On 01/10/2012 11:12 PM, Edward Z. Yang wrote:
Excerpts from Mikhail Vorozhtsov's message of Tue Jan 10 09:54:38 -0500 2012:
On 01/10/2012 12:17 AM, Edward Z. Yang wrote:
Hello Mikhail,
Hi.

(Apologies for reviving a two month old thread). Have you put some thought into
whether or not these extra classes generalize in a way that is not /quite/ as
general as MonadBaseControl (so as to give you the power you need) but still
allow you to implement the functionality you are looking for? I'm not sure but
it seems something along the lines of unwind-protect ala Scheme might be
sufficient.
I'm not sure I'm following you. The problem with MonadBaseControl is
that it is /not/ general enough.

Sorry, I mispoke.  The sense you are using it is "the more general a type class
is, the more instances you can write for it." I think the design goal I'm going
for here is, "a single signature which covers MonadAbort/Recover/Finally in a
way that unifies them."  Which is not more general, except in the sense that it
"contains" more type classes (certainly not general in the mathematical sense.)
Hm, MonadAbort/Recover/Finally are independent (I made MonadAbort a superclass of MonadRecover purely for reasons of convenience). It's easy to imagine monads that have an instance of one of the classes but not of the others.

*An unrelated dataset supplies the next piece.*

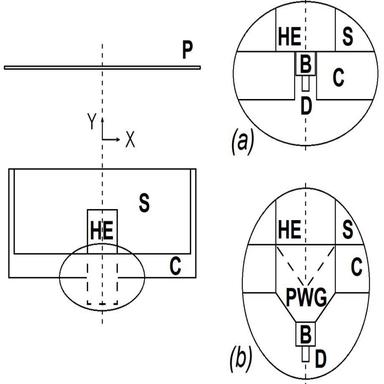
Schematic of the axisymmetric buried charge validation test setup with two loading regimes: configuration U (a) and configuration V (b).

It assumes that you can eject/inject
all the stacked effects as a value of some data type. Which works fine
for the standard transformers because they are /implemented/ this way.
But not for monads that are implemented in operational style, as
interpreters, because the interpreter state cannot be internalized. This
particular implementation bias causes additional issues when the lifted
operation is not fully suited for ejecting/injecting. For example the
`Control.Exception.finally` (or unwind-protect), where we can neither
inject (at least properly) the effects into nor eject them from the
finalizer. That's why I think that the whole "lift operations from the
bottom" approach is wrong (the original goal was to lift
`Control.Exception`). The right way would be to capture the control
semantics of IO as a set of type classes[1] and then implement the
general versions of the operations you want to lift. That's what I tried
to do with the monad-abord-fd package.

I think this is generally a useful goal, since it helps define the semantics
of IO more sharply.  However, the exceptions mechanism is actually fairly
well specified, as far as semantics go, see "A Semantics for Imprecise
Exceptions" and "Asynchronous Exceptions in Haskell."  So I'm not sure if
monad-abort-fd achieves the goal of expressing these interfaces, in
typeclass form, as well as allowing users to interoperate cleanly with
existing language support for these facilities.
I certainly didn't do that in any formal way. I was thinking something like this: if we identify the basic IO-specific control operations, abstract them but make sure they interact in the same way they do in IO, then any derivative IO control operation (implemented on top of the basic ones) could be lifted just by changing the type signature. The key words here are of course "interact in the same way".

[1] Which turn out to be quite general: MonadAbort/Recover/Finally are
just a twist of MonadZero/MonadPlus

Now that's interesting! Is this an equivalence, e.g. MonadZero/MonadPlus
imply MonadAbort/Recover/Finally and vice-versa, or do you need to make
some slight modifications?  It seems that you somehow need support for
multiple zeros of the monad, as well as a way of looking at them.
Yes, something along those lines. MonadAbort is a generalization of MonadZero, MonadRecover is a specialization of the "left catch" version of MonadPlus (aka MonadOr). MonadFinally is about adopting

finally0 m f = do
  r ← m `morelse` (f Nothing >> mzero)
  (r, ) <$> f (Just r)

to the notion of failure associated with a particular monad.